The weights for 5 folds of trained resnets for nucleus classification on virtual H&E can be found here:
MASI Lab: /nfs/masi/remedilw/paper_journal_nucleus_subclassification/nucleus_subclassification/weights
Public: Not currently available
An example jupyter notebook showing how a pretrained model can be run on a whole slide image (virtual H&E) can be found in this repo
inference_on_wsi.ipynb
If you are in MASI lab, the paths are setup so that this inference notebook will run with the example data.
If you are not in MASI lab, change paths accordingly.
The pretrained models expect to perform inference on virtual H&E or H&E with resolution: 0.5 microns per pixel (mpp)
Training can be run using
python __crossval_resnet_20k-steps_batch_256.py
If you are in MASI lab, data necessary has been moved here:
/nfs/masi/remedilw/paper_journal_nucleus_subclassification/nucleus_subclassification/training_data
The csvs and associated data are in that folder, though you will need to make a copy of the csvs and update the parent paths to the images once you move the data locally to a machine.
If you are not in the MASI lab, then the training script can be examined, but basically it expects
- Whole Slide Images of H&E or virtual H&E
- A csv, where each row is a nucleus, with a centroid (row and column), and a class label (cell type)

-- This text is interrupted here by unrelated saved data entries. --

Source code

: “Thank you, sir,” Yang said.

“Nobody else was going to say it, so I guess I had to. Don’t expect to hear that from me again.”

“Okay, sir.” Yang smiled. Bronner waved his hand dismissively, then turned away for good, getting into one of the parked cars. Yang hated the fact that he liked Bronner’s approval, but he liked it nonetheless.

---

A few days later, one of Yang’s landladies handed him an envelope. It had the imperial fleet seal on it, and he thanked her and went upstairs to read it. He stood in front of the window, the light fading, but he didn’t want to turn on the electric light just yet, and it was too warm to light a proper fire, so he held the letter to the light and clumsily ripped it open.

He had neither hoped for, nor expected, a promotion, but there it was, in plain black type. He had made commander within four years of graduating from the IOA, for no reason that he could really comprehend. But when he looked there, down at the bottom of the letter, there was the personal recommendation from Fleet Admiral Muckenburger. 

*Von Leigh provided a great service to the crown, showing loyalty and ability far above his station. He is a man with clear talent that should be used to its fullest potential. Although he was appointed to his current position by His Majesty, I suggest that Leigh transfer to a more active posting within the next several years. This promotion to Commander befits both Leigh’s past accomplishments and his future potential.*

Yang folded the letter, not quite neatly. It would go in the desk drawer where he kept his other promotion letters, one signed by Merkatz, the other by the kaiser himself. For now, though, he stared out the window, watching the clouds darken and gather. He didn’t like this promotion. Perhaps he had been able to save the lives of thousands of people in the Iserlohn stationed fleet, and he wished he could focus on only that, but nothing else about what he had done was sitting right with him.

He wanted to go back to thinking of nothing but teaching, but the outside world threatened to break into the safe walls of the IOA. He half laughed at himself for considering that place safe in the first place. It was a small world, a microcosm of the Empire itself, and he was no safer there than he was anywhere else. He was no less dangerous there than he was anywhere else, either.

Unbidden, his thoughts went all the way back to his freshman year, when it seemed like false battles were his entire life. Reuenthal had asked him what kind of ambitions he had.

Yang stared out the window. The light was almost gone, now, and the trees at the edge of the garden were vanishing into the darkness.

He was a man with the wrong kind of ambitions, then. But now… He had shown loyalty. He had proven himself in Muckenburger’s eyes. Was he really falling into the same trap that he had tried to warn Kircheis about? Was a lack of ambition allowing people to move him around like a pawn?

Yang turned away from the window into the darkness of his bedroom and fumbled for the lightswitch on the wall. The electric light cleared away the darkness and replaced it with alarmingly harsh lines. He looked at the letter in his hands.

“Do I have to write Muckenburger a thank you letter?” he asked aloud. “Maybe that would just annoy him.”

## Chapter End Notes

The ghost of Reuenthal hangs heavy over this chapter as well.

The resnet approach is simple. Given the coordinates of a nucleus, the dataloader reads a small patch around the nucleus, from the whole slide image (on the fly). Then it learns to predict the center nucleus in the patch, given the class label.
Please note that in the provided scripts, the training involved on-the-fly resampling of virtual H&E patches in the dataloader. However, in the provided inference script, the paths point to pre-resampled data, and so there is no on-the-fly resampling in the inference dataloader. Please carefully consider the resolution you choose to operate on and adapt the code accordingly.
If you are in the MASI lab, you can access my working github repo here
https://github.com/MASILab/gca_he/tree/master/segmentation/vhe
This repo includes all code fragments etc.